The price was not announced as Facebook had also been in negotiations with the solar powered drone maker Titan Aerospace for a reported $60 million until Google offered to top any Facebook amount. Facebook has purchased Ascenta, a British company, with drones as a puzzle piece to add to their Internet connectivity plans.

Google’s mapping the world by satellite will be a complimentary piece with this acquisition of the New Mexico-based solar drone developer. The Titan drones can travel for weeks or months. Titan has two dragon-fly drones in development for flight in 2015. The power for the drones will be batteries which are solar charged and mounted on the wingspan so continuous flight at night will be achieved.

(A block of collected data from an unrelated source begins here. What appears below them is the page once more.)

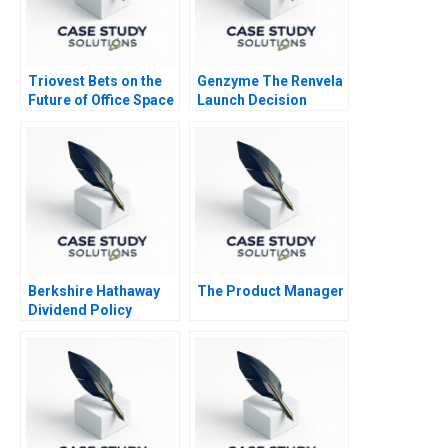
Triovest Bets on the
Genzyme The Renvela
Future of Office Space
Launch Decision
Berkshire Hathaway
The Product Manager
Dividend Policy
Paradigm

The Titan drones are planned to fly at speeds up to one gigabit a second equipped with special equipment for communication and traveling faster than broadband speeds now available. Development to reality will require solving the payload issue of limitation. Since energy cannot collect at night it will require working through the engineering design for maintenance of power.

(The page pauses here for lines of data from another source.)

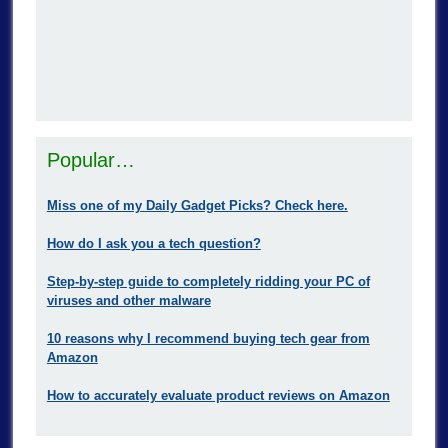
Popular…
Miss one of my Daily Gadget Picks? Check here.
How do I ask you a tech question?
Step-by-step guide to completely ridding your PC of
viruses and other malware
10 reasons why I recommend buying tech gear from
Amazon
How to accurately evaluate product reviews on Amazon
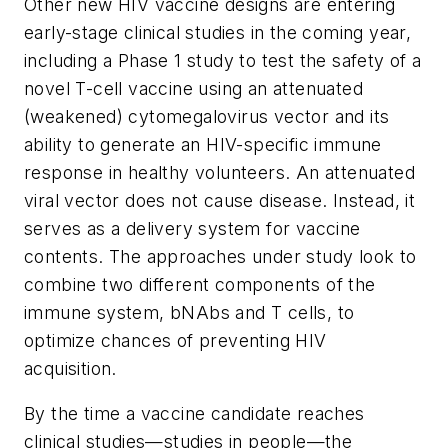
Other new HIV vaccine designs are entering
early-stage clinical studies in the coming year,
including a Phase 1 study to test the safety of a
novel T-cell vaccine using an attenuated
(weakened) cytomegalovirus vector and its
ability to generate an HIV-specific immune
response in healthy volunteers. An attenuated
viral vector does not cause disease. Instead, it
serves as a delivery system for vaccine
contents. The approaches under study look to
combine two different components of the
immune system, bNAbs and T cells, to
optimize chances of preventing HIV
acquisition.
By the time a vaccine candidate reaches
clinical studies—studies in people—the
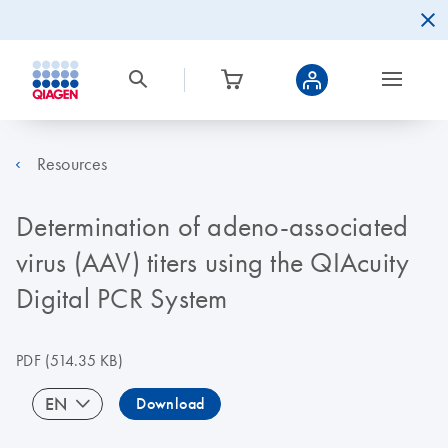
Resources
Determination of adeno-associated
virus (AAV) titers using the QIAcuity
Digital PCR System
PDF
(514.35 KB)
EN
Download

Google's plan for this drone technology would be to emit signals down for connection of the Internet, collect real-time, high resolution images of the earth and provide atmospheric sensors and maintain voice and data services. The drones would partner in work efforts with the Google Maps division because of these capability features.

Project Loon, the helium air balloon project, of Google will work closely with Titan since they can carry more weight. Balloons are difficult to control and maintain performance due to weather conditions but they can still balance the project of Internet connection with the Titan drones.

Micro mapping which has been used during disaster situations as the Typhoon Haiyan in the Philippines last year was not possible with limited cell phone capacity. The drones however could help disaster situations with atmospheric satellites. There are many applications to achieve assistance in dire situations to reaching out to the billions of people in the world who have not been reached by the Internet.

At the time of discussion with Facebook, the Titan was reported to be able to carry a payload of 70 pounds and travel up to 60,000-70,000 feet which would pass beyond commercial jetliners. The area of coverage was 18 miles to provide connectivity. This is the future for reaching Africa, Asia and South America in sparse population areas and hard to reach areas. The battle for this Internet reach has two Titans in battle for the connection to the world.